Hartmut Winkler (born 1953) has been a professor of Media Studies, Media Theory and Media Arts at the University of Paderborn in Germany since April 1999. Winkler is influential in the field of digital media. His works include Switching/Zapping (1991), Film Theory, Der Filmische Raum und der Zuschauer (1992) and Computers and Media Theory, Docuverse (1997). Another one of his works is "Search Engines: Metamedia on the Internet?" (1998), where he attempts to explain how a search engine is a black box, that is, he tries to show that the system of input and output many viewers use is not a legitimate neutral source. He also discusses the position of power that search engines have over their users, the structural format that search engines are based on, and how language changes the perspective of the engines.

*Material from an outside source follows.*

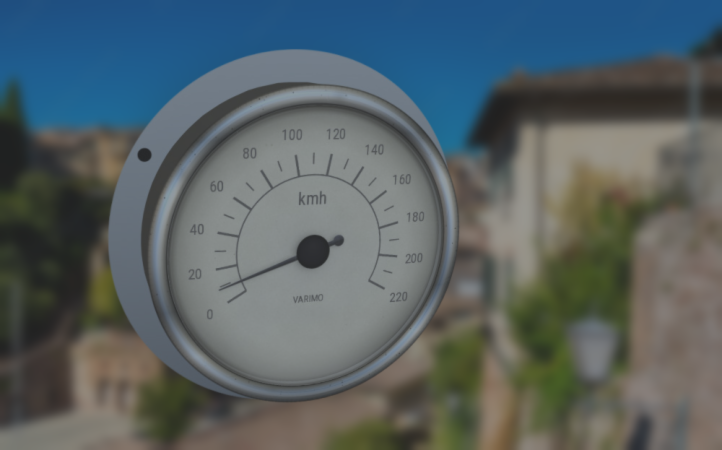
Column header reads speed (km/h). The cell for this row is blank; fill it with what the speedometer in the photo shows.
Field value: 10 km/h
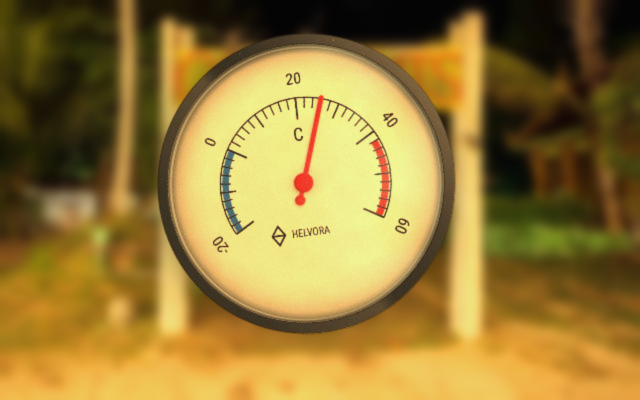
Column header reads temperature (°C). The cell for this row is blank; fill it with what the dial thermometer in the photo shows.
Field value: 26 °C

He talks about how users do not actually understand how a search engine works and how it is structured, yet we make assumptions about its workings, not truly caring how or why it does what it does, as long as it delivers the information we seek.

==Works==
- Basiswissen Medien Book published by Winkler in 2008.
- "Docuverse" Book published by Winkler in 1997.
- "Switching - Zapping" Book published by Winkler in 1991, translated by Jim Boekbinder.
- "Configurations Volume 10 Number 1" Includes an article by Winkler, 2002.
- "Search Engines: Metamedia on the Internet?"